Advances in Multimedia (Jan 2023)

FFA-GAN: A Generative Adversarial Network Based on Feature Fusion Attention for Intelligent Safety Monitoring

  • R. Chang,
  • B. Zhang,
  • Y. Zhang,
  • S. Gao,
  • S. Zhao,
  • Y. Rao,
  • X. Zhai,
  • T. Wang,
  • Y. Yang

DOI
https://doi.org/10.1155/2023/5588547
Journal volume & issue
Vol. 2023

Abstract

Read online

With the rapid development of the national power grid, there is an increasing and strict demand for accurate intelligent management. However, the current detection algorithms have limited abilities under adverse conditions, especially in regions like Yunnan Province with complex terrain.
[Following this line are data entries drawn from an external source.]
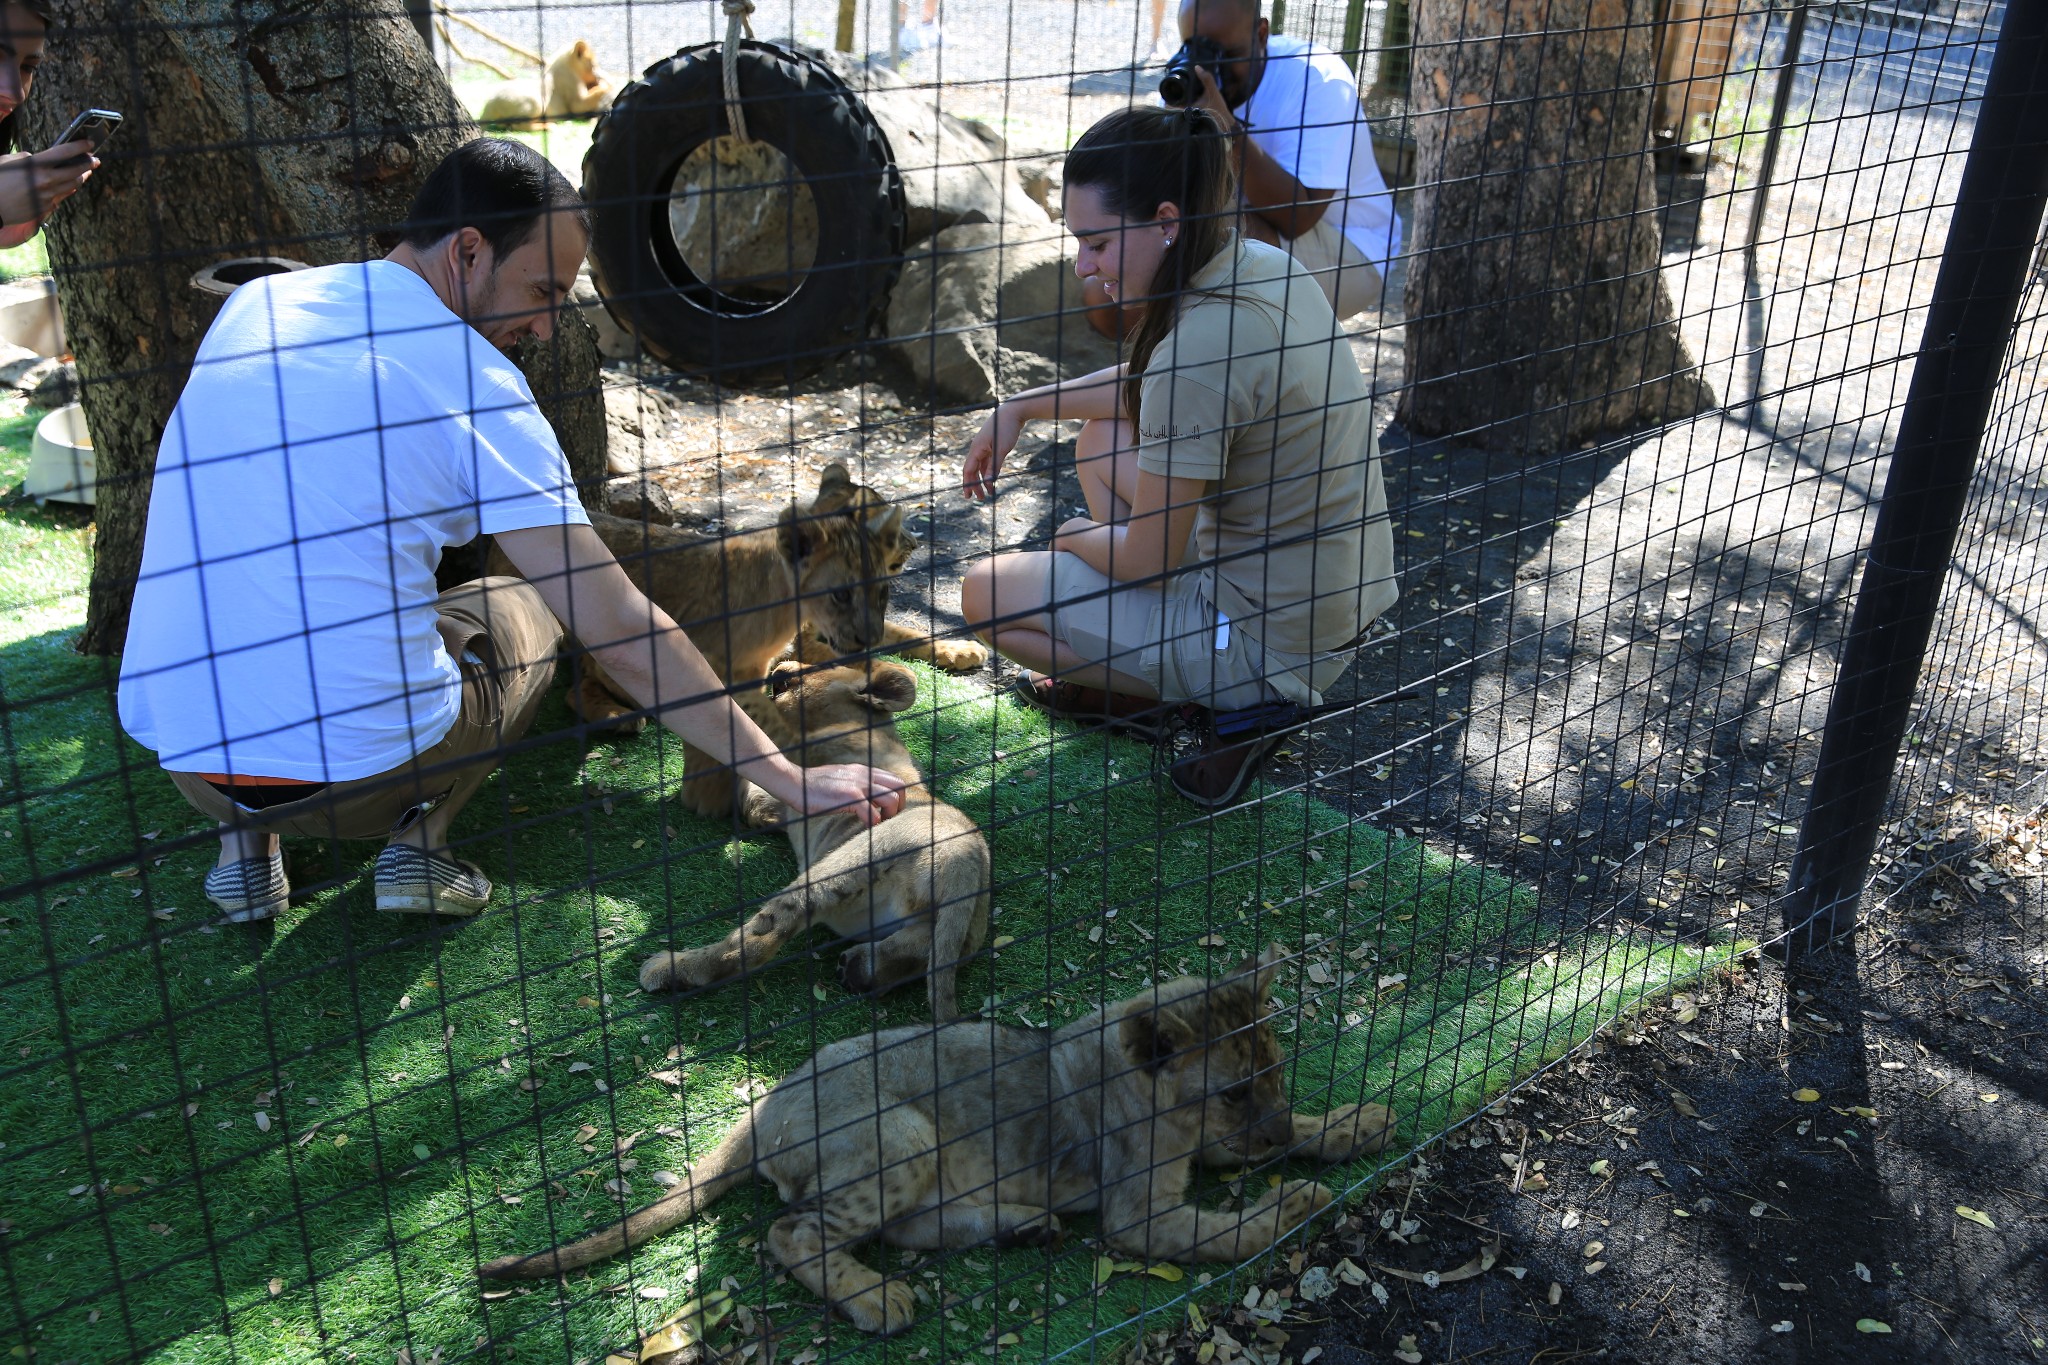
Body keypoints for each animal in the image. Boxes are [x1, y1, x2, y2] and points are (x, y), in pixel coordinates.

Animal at [487, 949, 1400, 1334]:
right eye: (1234, 1090)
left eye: (1274, 1072)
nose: (1270, 1123)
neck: (1151, 1093)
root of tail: (762, 1108)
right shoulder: (1142, 1215)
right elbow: (1233, 1227)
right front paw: (1297, 1196)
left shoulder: (1200, 1151)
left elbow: (1288, 1141)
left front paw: (1351, 1123)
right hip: (902, 1132)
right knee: (792, 1232)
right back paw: (877, 1300)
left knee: (908, 1228)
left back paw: (1022, 1225)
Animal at [638, 663, 991, 1023]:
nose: (781, 668)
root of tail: (962, 858)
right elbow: (753, 799)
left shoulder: (804, 755)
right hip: (963, 929)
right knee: (926, 949)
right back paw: (859, 969)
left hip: (837, 870)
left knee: (756, 942)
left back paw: (669, 968)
To address this issue, we propose a method that utilizes infrared and visible images to make the images more informative, thereby improving the accuracy of the detection algorithm for electric power construction site safety. First, we design channel attention (CA) module and pixel attention (PA) module to focus on more important channels and resist thick haze pixels that focus on the thick haze pixels and more important channel information. Furthermore, we design a two-stage discriminator which imposes two restrictions on the fused results. Finally, we conduct a large number of comparison experiments with state-of-the-art methods, and the results show that our proposed fusion method achieves excellent performance in infrared and visible image fusion. This method has good prospects for application in the safety supervision of power construction sites and provides a line of defense for construction workers.